6. The method according to any preceding claim, wherein the step (iii) comprises adding the water treatment composition in an amount of at least 400 ppm by weight of the wastewater.

7. The method according to any preceding claim, further comprising the step of:

(vi) returning at least a portion of the treated wastewater from step (v) to the processing tank of step (i).

8. The method of claim 7, wherein the at least portion of the treated wastewater returned to the processing tank is ran through the process steps (i)-(vi) two or more times.

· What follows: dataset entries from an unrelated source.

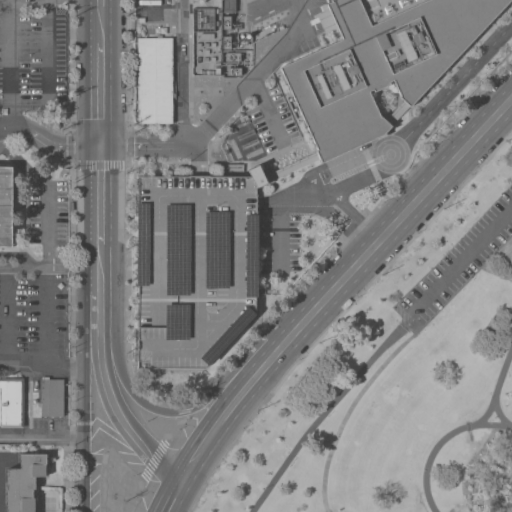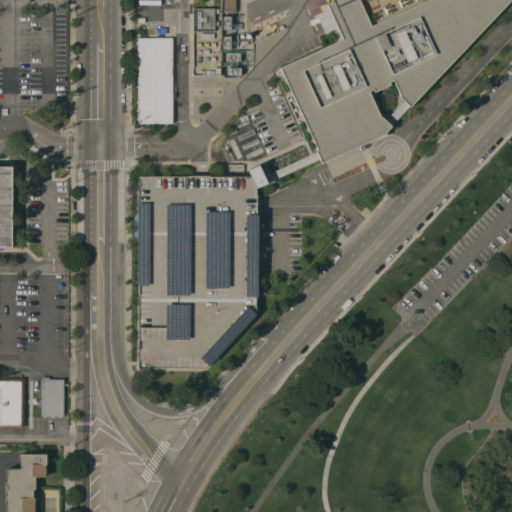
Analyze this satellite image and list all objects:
building: (229, 5)
road: (103, 15)
building: (202, 19)
building: (205, 37)
road: (48, 47)
road: (8, 62)
building: (377, 64)
road: (180, 72)
building: (153, 80)
building: (154, 80)
road: (104, 88)
road: (243, 91)
road: (421, 121)
road: (4, 135)
road: (49, 142)
road: (0, 145)
road: (142, 145)
road: (263, 145)
building: (288, 167)
building: (256, 175)
road: (436, 180)
road: (46, 196)
road: (291, 201)
building: (5, 204)
building: (5, 205)
road: (325, 206)
road: (103, 208)
road: (353, 213)
road: (349, 232)
road: (281, 233)
road: (16, 254)
building: (194, 264)
road: (456, 265)
parking lot: (461, 266)
road: (4, 312)
road: (48, 312)
road: (101, 318)
road: (0, 341)
road: (266, 362)
park: (404, 387)
building: (51, 397)
building: (52, 399)
building: (11, 401)
building: (12, 402)
road: (355, 403)
road: (196, 407)
road: (320, 414)
road: (500, 416)
road: (128, 422)
road: (494, 426)
road: (462, 430)
road: (42, 434)
road: (83, 437)
road: (179, 472)
building: (22, 482)
building: (24, 482)
road: (174, 494)
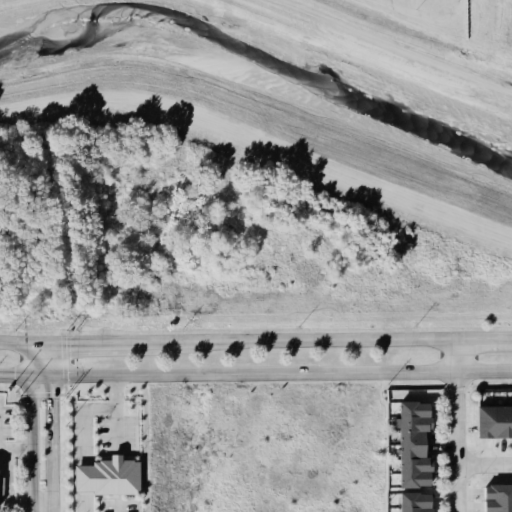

9. A wastewater treatment apparatus for reducing the level of contaminants in wastewater from a manufacturing process, the device comprising:

a wastewater tank comprising:

i. a first inlet for receiving wastewater from the manufacturing process, the wastewater comprising a mixture of water and contaminants having negative charged particles;

ii. a second inlet arranged for receiving a water treatment composition; and iii. a first outlet;

wherein the water treatment composition comprising a coagulant selected from the group consisting of: one or more water-soluble multi-valent inorganic salts and mixtures thereof, wherein the coagulant attracts and neutralizes the negatively charged particles in the wastewater to form insoluble matter to be discharged through the first outlet of the wastewater tank.

10. The apparatus according to claim 9, wherein the wastewater tank further comprises a second outlet configured for fluid connection with a wastewater supply feedline of a manufacturing process for returning treated wastewater remaining in the wastewater tank to a processing tank of the manufacturing process.

11. A method of recovering wastewater from a manufacturing process, the method comprising the steps of:

(i) feeding water into a processing tank that has been used to process one or more materials having negatively charged particles that become contaminants in wastewater;

(ii) washing the processing tank with the water, wherein the water becomes mixed with the contaminants forming wastewater;

(iii) discharging the wastewater into a wastewater tank;

(iv) adding a water treatment composition to the wastewater tank, the water treatment composition comprising a coagulant selected from the group consisting of: one or more water-soluble multi- valent inorganic salts and mixtures thereof, wherein the coagulant attracts and neutralizes the negatively charged particles in the wastewater to form insoluble matter;

(v) removing the insoluble matter to obtain treated wastewater with a reduced level of contaminants;

(vi) contacting the treated wastewater with a barrier having an absorbent material for absorbing volatile compounds to obtain post-treated wastewater; and

(vii) separating the post-treated wastewater in step (vi) from the barrier.

12. The method according to claim 11, wherein the treated wastewater is passed through the barrier and the barrier acts to filter the volatile compounds from the treated wastewater.

13. The method according to claim 11 or claim 12, wherein the post-treated wastewater is returned to the processing tank of step (i), preferably the post- treated wastewater is directed to a sewer system or to further treatment.

14. The method according to any one of claims 11 to 13, wherein the one or more water- soluble multi-valent inorganic salts are selected from the group consisting of: iron sulphate, iron chloride, manganese sulphate, manganese chloride, copper sulphate, copper chloride, aluminium sulphate, aluminium chloride, poly- variations thereof, and combinations thereof.

15. The method according to any one of claims 11 to 14, wherein the water treatment composition comprises one of: the coagulant, a bridging flocculant and a coagulation aid, in amounts by weight of the wastewater configured to obtain a carbon oxygen demand (COD) reduction percentage of at least 30% of an initial COD level in the treated wastewater of step (v), preferably, the water treatment composition further comprises one of: a water-insoluble silicate selected from clays, zeolites and mixtures thereof; and a microbiocidal disinfectant for disinfecting microorganisms.